# Find Mass and C.O.M using a line integral

1. May 14, 2013

### Smazmbazm

1. The problem statement, all variables and given/known data

Using line integrals, find the mass and the position of the center of mass of a thin wire in the shape of a half-circle $x^{2} + y^{2} = r^{2}, x ≥ 0$ and $-r ≤ y≤ r$ if the linear density is $ρ(x,y) = x^{2} + y^{2}$

The mass is given by the integral of the density along the curve while the center of mass is defined as

$\frac{∫_{C} x ρ(x,y)ds}{∫_{C}ρ(x,y)ds}$

for the x co-ordinate and similarly for the y co-ordinate.

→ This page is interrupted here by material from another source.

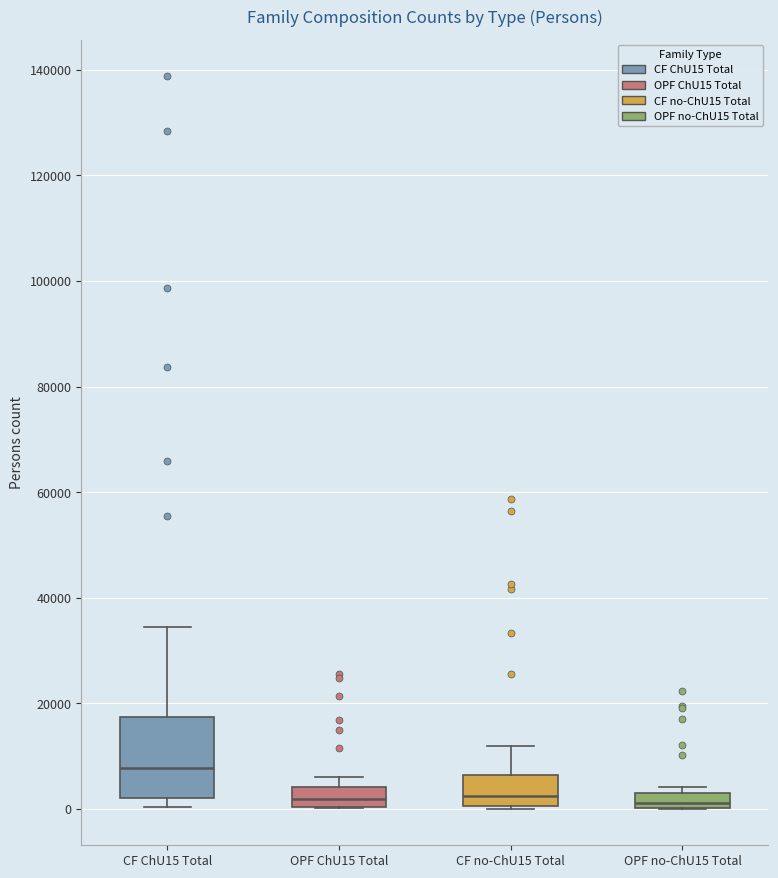

Where is the lower edge of the box for OPF ChU15 Total on the y-axis? The values are not printed on the chart, so give them approximately, as read against the axis.

0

3. The attempt at a solution

My attempt was to substitute $x^{2} = y^{2} - r^{2}$ and $y^{2} = x^{2} - r^{2}$ into the density function to get $ρ(x,y) = x^{2} + y^{2} - 2r^{2}$ then do the double integral

$∫^{x}_{0}∫^{r}_{-r} x^{2} + y^{2} - 2r^{2} dy dx$

from that I got an answer of $\frac{2rx^{2}}{3}$

EDIT: I get $\frac{2rx^{2}}{3} - \frac{10r^3x}{3}$ rather then $\frac{2rx^{2}}{3}$

Last edited: May 14, 2013
2. May 14, 2013

### LCKurtz

Stop right there! Those are line integrals and you don't evaluate them with double integrals. Do the line integrals. Polar coordinates might be a good idea.

3. May 14, 2013

### ParoxysmX

Hah, physics 211 I assume?

4. May 15, 2013

### Smazmbazm

Physics 211 indeed, ParoxysmX =]. LCKrutz, ok so,

$x = r cos(t), y = r sin(t)$

$ds = \sqrt{((dx/dt)^{2} + (dy/dt)^{2})} = \sqrt{(r^{2}sin^{2}(t) +r^{2}cos^{2}(t))}dt = \sqrt{r^2}dt = r dt$

Then substitute x and y values into the density function to get

$Mass = ∫_{C}(r^{2}cos^{2}(t) + r^{2}sin^{2}(t))(r)dt$
$Mass =∫_{C}r^{3}(cos^{2}(t)+sin^{2}(t))dt = ∫_{C}r^{3}dt$
$Mass =r^{3}t |^{\pi}_{0} = r^{3}\pi$

Correct?

Then for the x and y, do the above process but multiply by $r cost$ and $r sint$ and divide by $r^{3}\pi$ to get x and y which are $x = 0$ and $y = 2r^{4}/r^{3}\pi$.